Blanchot (left), among the founders of post-modern French literary theory, is recreating a myth--some say of Orpheus and Eurydice, but I'm not sure that's quite right. In any case, the fragmented, dreamy, semi-erotic, thanatopsic, disjointed story of a man who is obscure (to himself and others; a sort of ghost) and a woman who yearns for oblivion, a story that has all of the qualities of myth--the suggestiveness, the yearning for universality, the reduction of all things to the personal: "On the retina of the absolute eye, I am the tiny inverted image of all things," Thomas tells us, and then "With me, the laws gravitate outside the laws, the possible outside the possible."  Madness, of course, lurks behind the plots of many of these semi-surrealist writers.  Siddhartha, who may or may not be the historical Buddha, always struck me as a bit daft for his insistence that staring at a river all day long could teach one the truths of life.  Thomas also spends his time floating in the sea, wandering in forests, and reading without noticing the words--in a bubble of self-regard that tries to pass itself off as cosmic and universal. I am sure that in a room full of undergraduates, well stocked with that which alters consciousness, these Thomistic pronouncements would evoke ejaculatory cries of pleasure among the readers or auditors.  For me, an older gent with lots of post-war French literary shenanigans under his belt, the effect was quite different.  

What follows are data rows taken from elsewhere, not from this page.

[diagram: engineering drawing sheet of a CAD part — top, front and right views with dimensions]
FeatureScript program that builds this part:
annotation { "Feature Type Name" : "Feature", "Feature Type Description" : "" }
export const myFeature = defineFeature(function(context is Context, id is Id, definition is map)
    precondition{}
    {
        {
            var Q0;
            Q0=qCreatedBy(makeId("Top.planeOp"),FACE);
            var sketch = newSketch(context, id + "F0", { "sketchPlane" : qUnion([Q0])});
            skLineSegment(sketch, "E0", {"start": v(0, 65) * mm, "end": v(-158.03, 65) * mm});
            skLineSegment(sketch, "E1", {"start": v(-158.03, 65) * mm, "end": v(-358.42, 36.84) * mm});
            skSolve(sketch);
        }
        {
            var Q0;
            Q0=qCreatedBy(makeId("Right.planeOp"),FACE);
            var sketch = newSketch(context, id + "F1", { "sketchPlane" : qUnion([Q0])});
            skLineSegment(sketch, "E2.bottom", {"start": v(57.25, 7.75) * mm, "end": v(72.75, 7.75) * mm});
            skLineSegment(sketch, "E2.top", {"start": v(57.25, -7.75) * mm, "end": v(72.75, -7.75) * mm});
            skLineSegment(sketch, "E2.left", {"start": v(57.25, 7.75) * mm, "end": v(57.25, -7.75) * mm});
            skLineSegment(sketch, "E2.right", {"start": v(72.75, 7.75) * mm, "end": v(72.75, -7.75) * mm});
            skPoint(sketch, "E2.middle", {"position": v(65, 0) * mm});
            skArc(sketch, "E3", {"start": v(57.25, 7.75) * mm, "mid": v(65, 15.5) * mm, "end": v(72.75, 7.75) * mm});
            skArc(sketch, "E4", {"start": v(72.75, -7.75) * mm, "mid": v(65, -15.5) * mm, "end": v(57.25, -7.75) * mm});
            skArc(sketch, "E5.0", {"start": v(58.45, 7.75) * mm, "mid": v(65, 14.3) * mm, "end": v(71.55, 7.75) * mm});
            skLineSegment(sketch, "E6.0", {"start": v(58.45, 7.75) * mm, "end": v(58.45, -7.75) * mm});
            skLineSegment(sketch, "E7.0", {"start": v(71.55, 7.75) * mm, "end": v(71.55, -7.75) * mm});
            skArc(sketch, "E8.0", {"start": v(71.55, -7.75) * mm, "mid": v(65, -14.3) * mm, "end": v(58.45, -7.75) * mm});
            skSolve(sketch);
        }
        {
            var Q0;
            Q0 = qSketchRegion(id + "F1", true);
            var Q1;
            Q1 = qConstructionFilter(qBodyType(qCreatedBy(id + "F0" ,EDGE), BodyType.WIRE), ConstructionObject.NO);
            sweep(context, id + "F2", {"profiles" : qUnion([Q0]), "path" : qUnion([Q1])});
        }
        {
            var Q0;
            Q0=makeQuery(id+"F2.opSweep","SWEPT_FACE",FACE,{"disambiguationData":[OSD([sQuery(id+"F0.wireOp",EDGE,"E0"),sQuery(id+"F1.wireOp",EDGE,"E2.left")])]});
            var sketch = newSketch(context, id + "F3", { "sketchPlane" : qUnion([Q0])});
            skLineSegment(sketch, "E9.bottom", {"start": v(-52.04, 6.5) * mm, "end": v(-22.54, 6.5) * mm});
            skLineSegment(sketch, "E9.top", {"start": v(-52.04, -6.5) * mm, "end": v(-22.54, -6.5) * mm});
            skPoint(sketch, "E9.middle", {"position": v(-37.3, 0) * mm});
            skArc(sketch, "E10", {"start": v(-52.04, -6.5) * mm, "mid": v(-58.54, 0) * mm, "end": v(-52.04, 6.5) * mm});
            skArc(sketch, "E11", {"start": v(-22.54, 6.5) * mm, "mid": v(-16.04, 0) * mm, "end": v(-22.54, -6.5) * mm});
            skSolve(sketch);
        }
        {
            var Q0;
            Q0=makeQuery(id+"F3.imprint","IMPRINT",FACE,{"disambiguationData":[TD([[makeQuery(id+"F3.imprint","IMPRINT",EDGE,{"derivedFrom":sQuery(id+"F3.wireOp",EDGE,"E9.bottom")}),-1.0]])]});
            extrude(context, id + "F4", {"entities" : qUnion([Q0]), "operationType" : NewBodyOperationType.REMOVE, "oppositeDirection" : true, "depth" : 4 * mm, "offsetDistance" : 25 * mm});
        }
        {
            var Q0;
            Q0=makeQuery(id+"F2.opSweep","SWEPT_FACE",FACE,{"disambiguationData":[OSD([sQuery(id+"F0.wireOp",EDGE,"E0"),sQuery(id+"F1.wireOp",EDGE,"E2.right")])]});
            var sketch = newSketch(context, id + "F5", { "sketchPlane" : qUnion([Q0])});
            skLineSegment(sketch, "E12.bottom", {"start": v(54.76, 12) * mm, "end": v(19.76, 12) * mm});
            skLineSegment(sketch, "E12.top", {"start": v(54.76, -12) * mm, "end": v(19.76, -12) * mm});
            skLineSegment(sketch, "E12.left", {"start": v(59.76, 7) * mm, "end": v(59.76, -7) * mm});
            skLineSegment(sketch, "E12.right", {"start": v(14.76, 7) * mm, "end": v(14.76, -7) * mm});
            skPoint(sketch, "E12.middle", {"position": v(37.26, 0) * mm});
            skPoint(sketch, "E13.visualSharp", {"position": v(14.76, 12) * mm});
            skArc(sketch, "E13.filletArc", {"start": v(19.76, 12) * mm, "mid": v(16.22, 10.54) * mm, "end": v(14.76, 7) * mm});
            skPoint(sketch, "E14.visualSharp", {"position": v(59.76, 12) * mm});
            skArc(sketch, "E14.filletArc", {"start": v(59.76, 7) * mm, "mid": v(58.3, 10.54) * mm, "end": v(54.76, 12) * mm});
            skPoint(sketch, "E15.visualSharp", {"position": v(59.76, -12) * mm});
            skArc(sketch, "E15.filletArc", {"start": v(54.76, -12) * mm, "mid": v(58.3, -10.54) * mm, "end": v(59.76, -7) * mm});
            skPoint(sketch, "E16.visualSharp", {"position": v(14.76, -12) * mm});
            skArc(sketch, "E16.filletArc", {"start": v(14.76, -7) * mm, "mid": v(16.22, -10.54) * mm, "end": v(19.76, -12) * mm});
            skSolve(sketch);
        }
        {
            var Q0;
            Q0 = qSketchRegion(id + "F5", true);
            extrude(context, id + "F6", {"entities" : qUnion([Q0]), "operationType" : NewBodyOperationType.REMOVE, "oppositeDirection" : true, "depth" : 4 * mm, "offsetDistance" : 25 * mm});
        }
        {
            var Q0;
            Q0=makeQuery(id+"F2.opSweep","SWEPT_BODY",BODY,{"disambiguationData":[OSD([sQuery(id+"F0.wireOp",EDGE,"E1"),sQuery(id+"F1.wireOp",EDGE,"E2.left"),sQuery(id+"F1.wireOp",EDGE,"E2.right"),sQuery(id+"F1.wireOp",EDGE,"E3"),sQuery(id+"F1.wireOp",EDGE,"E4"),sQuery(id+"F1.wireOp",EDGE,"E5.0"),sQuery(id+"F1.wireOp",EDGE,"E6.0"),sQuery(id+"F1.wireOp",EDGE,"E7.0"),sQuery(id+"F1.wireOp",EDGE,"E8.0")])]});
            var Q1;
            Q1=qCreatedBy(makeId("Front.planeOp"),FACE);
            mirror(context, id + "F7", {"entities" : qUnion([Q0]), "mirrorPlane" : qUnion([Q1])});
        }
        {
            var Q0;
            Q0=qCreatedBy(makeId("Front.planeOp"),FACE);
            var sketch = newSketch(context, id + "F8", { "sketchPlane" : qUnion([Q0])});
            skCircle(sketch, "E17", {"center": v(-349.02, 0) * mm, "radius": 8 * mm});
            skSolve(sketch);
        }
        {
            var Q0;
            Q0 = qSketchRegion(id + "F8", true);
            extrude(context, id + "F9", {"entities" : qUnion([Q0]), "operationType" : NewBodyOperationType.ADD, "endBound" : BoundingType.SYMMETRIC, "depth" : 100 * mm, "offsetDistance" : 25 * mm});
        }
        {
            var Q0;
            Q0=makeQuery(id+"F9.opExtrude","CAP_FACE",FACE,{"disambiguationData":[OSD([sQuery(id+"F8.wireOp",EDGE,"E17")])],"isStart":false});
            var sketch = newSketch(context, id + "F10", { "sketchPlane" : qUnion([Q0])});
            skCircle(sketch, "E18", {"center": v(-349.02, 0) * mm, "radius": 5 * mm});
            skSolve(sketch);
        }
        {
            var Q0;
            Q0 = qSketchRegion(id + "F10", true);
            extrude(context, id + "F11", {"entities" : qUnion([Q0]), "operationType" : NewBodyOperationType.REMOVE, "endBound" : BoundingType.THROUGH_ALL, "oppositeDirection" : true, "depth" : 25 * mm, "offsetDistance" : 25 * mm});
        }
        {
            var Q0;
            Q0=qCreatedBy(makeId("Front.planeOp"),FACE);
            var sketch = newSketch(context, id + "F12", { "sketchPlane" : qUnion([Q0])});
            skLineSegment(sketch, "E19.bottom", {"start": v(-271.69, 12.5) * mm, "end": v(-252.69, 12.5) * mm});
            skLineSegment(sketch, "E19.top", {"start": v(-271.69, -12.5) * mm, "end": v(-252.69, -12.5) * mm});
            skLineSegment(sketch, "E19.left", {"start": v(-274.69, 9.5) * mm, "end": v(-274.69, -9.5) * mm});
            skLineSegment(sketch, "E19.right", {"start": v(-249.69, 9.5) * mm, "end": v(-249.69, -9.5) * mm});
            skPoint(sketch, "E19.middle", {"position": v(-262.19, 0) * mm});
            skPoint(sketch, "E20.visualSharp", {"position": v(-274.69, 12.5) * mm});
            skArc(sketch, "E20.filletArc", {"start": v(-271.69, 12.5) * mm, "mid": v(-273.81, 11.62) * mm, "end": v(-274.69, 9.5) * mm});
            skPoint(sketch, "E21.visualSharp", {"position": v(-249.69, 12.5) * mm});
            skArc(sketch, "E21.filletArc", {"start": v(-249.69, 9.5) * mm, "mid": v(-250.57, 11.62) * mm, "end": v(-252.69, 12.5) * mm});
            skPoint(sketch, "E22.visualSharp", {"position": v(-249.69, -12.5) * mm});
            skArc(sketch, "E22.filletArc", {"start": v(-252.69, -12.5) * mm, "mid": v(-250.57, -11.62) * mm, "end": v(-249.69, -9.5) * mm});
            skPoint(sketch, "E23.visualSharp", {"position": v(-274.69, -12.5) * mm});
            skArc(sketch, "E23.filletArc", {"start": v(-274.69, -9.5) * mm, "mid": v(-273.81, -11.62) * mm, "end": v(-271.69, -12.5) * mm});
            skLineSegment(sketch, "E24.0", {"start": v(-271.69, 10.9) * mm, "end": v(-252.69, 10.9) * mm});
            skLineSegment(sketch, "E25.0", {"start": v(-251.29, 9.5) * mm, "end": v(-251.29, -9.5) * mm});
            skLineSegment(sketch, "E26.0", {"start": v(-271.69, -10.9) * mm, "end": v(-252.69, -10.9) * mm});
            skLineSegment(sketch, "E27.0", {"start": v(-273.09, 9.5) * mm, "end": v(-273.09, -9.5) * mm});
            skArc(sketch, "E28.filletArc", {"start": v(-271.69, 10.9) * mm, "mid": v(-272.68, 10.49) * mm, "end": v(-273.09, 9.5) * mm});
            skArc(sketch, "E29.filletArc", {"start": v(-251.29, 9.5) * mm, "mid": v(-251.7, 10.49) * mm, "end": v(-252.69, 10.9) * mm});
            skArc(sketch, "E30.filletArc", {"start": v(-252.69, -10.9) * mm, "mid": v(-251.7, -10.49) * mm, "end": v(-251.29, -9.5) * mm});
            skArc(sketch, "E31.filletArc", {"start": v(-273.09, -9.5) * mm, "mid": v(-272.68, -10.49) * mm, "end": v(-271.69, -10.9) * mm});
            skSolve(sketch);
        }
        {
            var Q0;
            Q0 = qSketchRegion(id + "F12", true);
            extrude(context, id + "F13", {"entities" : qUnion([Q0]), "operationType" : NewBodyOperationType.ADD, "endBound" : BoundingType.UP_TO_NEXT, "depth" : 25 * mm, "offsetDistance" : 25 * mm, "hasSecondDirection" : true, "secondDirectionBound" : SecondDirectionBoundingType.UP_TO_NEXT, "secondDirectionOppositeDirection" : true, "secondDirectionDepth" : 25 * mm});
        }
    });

Blanchot was an important philosopher.  Serious students (I was one) read The Infinite Conversation (available only in French) in the heady 60's.  I came at Blanchot's theoretical work mostly at second hand--especially through my reading of Georges Bataille. I heard that Blanchot had taken principled stances against fascist collaborators during the war, although it appears now that his writing before the Occupation might not have been as anti-fascist as his supporters have maintained. This time around I was inclined to enjoy Thomas the Obscure, but was disappointed, and thought again about how often philosophers fail to write novels that "live."  Sartre, for example, has never tempted me, and while I can enjoy scattered pages of some of her vast output of fiction, Iris Murdoch engages me more for her writings on ethics than for her fiction; ditto Camus, whose essays seem far better than his novels or plays.  To what extent, I wonder, can fiction bear up under the weight of ideas?  Thomas Mann, among the finest of philosophical novelists, excelled at blending in-depth character studies with lengthy ruminations on obscure topics (scholastic theology!), but who else can pull this off?  Thomas the Obscure felt a bit like an undergraduate seminar in metaphysics--a little too solipsistic ("It seemed that, through a phenomenon awaited for centuries, the earth now saw him"), a bit too sophomoric ("I think, it said, I am subject and object of an all-powerful radiation..."), and a little too full of yearning for my tastes.  Anne's "death" reminds me of Werther's--pointless, freighted with meaning that it cannot sustain and that it doesn't deserve.  Blanchot is celebrated as the first post-modern novelist.  This seems right to me--he was a precursor to Alain Robbe-Grillet (for example)--and for this reason his novels and his critical writing have great interest for the scholar of French thought in the pre- and post-war years. But as a novelist he leaves me yearning for a bit of Germanic refreshment--a few pages of Bernhard, for example, or a bowl of Böll.  Give him a try, or write and tell me that I'm full of hooey--I'd love to hear from my post-modern friends.






There's a good overview of Blanchot's work here: http://www.spikemagazine.com/0602blanchot.php

Thomas the Obscure is available from Station Hill Press, translated by Robert Lamberton

*This is Talented Reader's one-hundred and fiftieth post.  Thanks for reading.